* [WORK INSTRUCTION]
Set down, exactly as they stand, the lines from the one containing "Recheck both stage" through the last line of the records below, leaving every picture out.

BEGIN THE INPUT

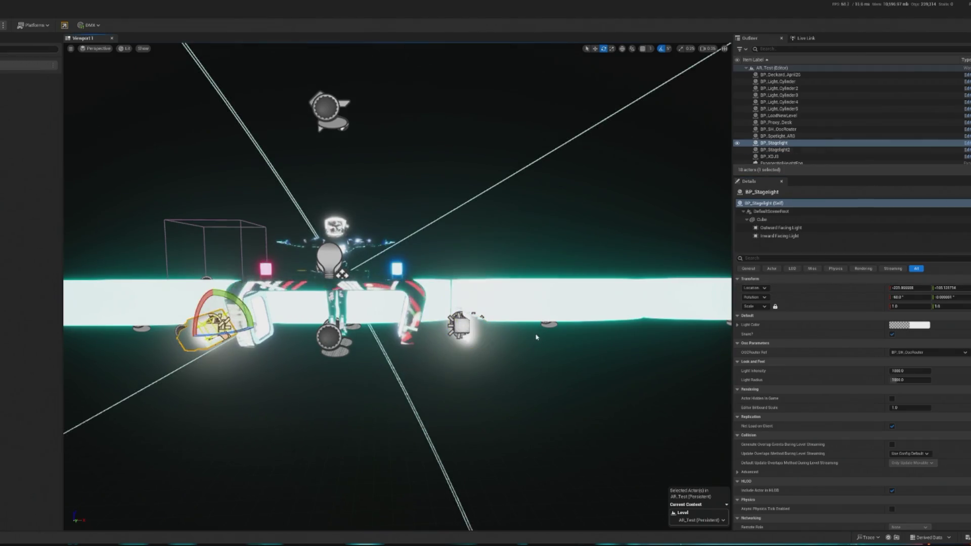
{"action": "left_click", "coordinate": [462, 324]}
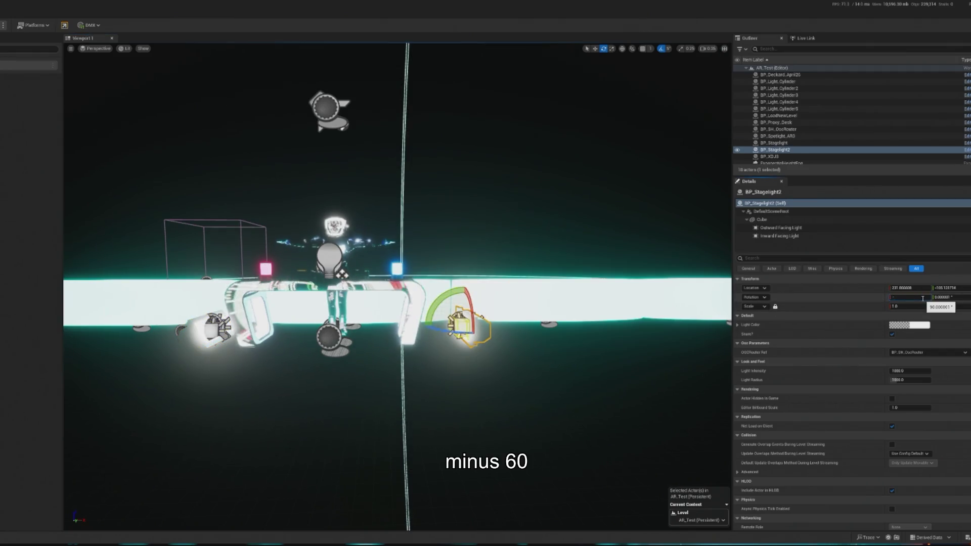
{"action": "left_click", "coordinate": [910, 297]}
{"action": "type", "text": "-60"}
{"action": "key", "text": "Return"}
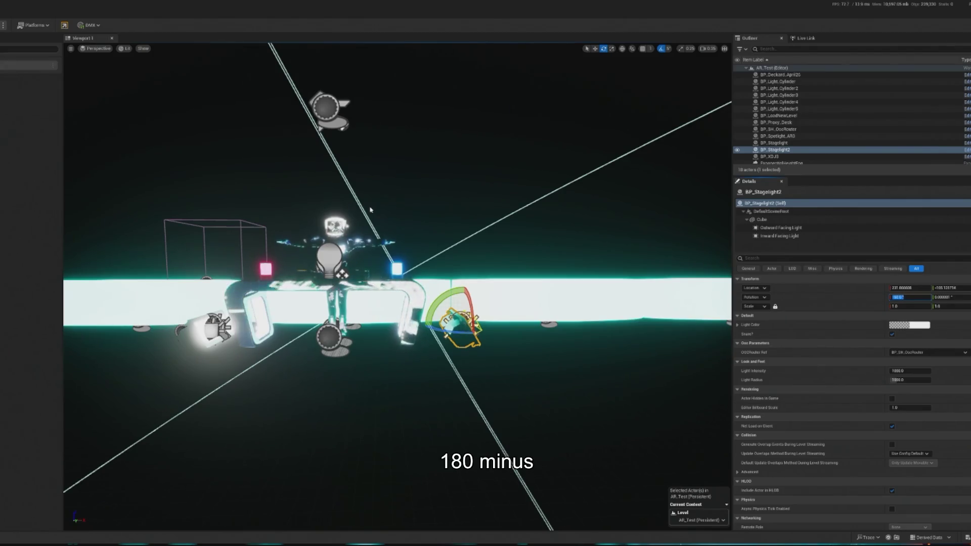
{"action": "key", "text": "Return"}
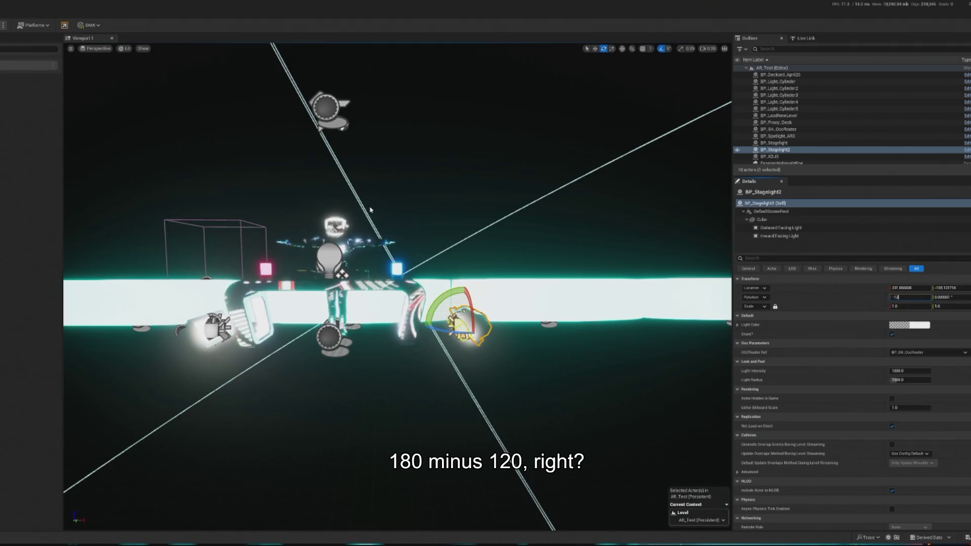
{"action": "type", "text": "0"}
{"action": "key", "text": "Return"}
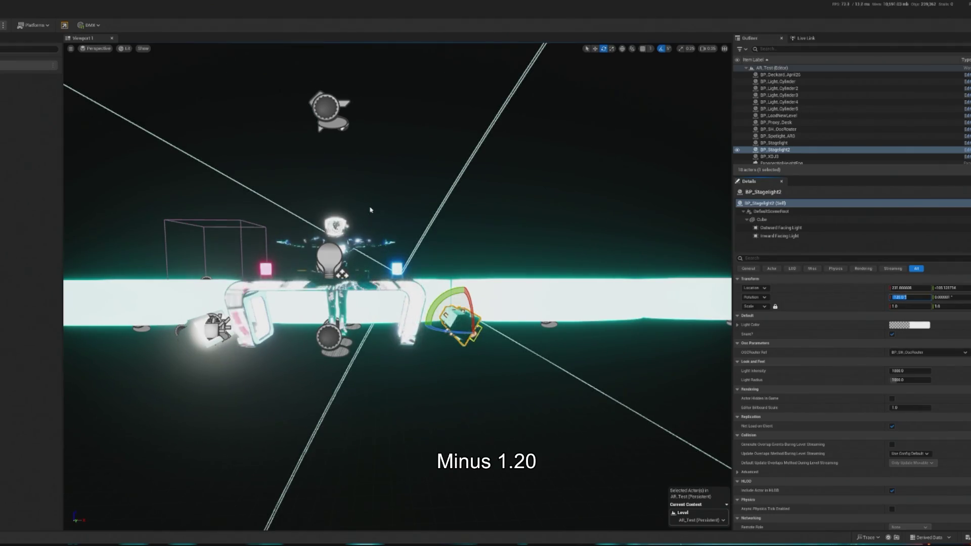
{"action": "key", "text": "Return"}
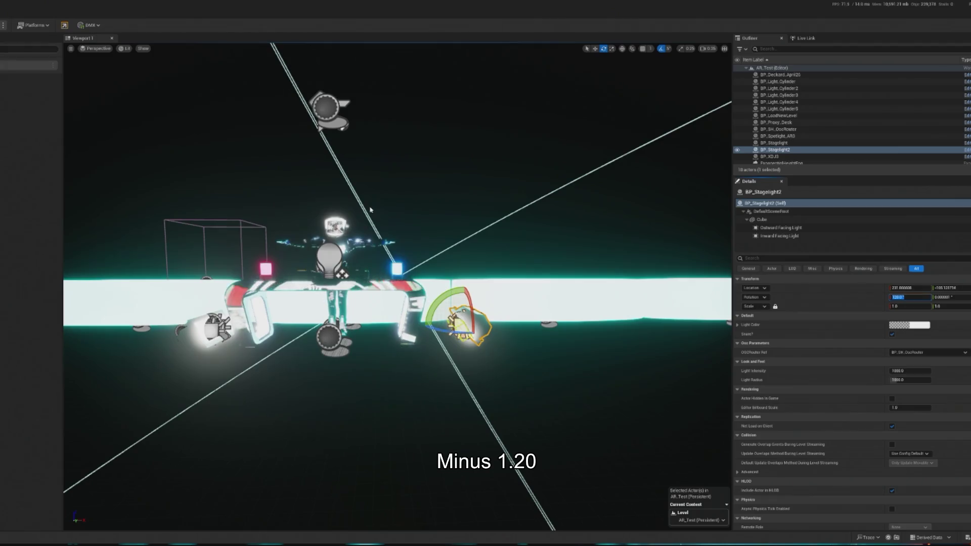
{"action": "left_click_drag", "start_coordinate": [450, 304], "coordinate": [482, 361]}
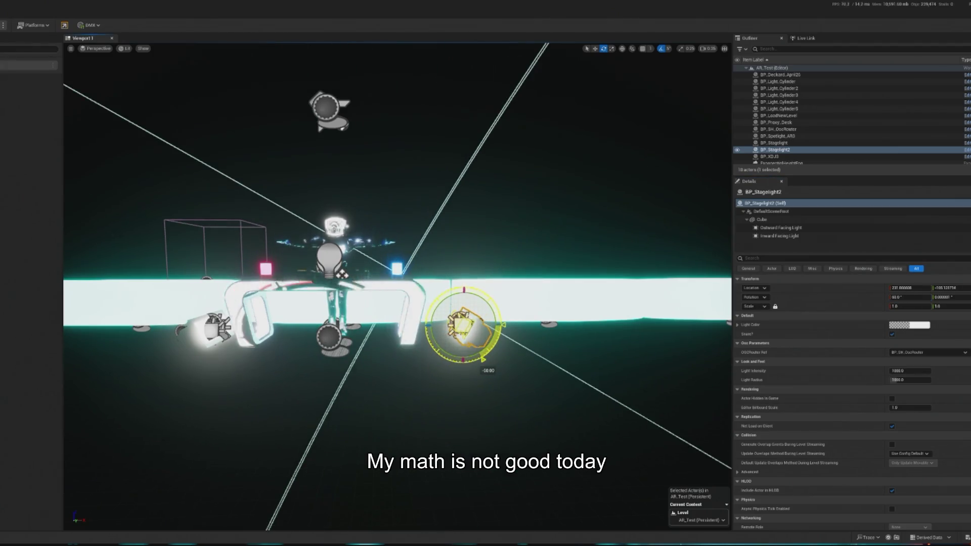
Recheck both stage lights and preview the stage in play mode.
{"action": "left_click", "coordinate": [215, 326]}
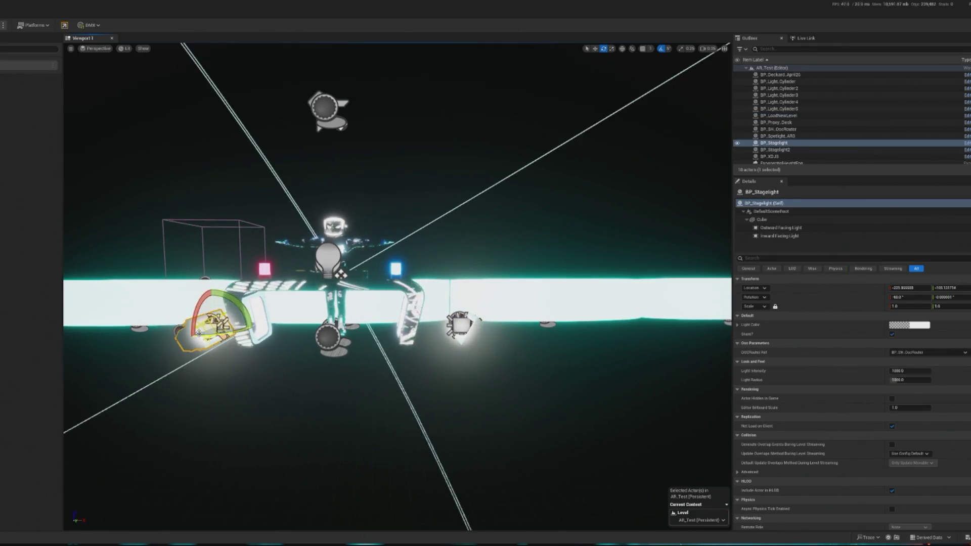
{"action": "left_click", "coordinate": [462, 325]}
{"action": "scroll", "coordinate": [501, 368], "scroll_direction": "up", "scroll_amount": 4}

END THE INPUT

* [OUTPUT]
Recheck both stage lights and preview the stage in play mode.
{"action": "left_click", "coordinate": [215, 326]}
{"action": "left_click", "coordinate": [462, 325]}
{"action": "scroll", "coordinate": [501, 368], "scroll_direction": "up", "scroll_amount": 4}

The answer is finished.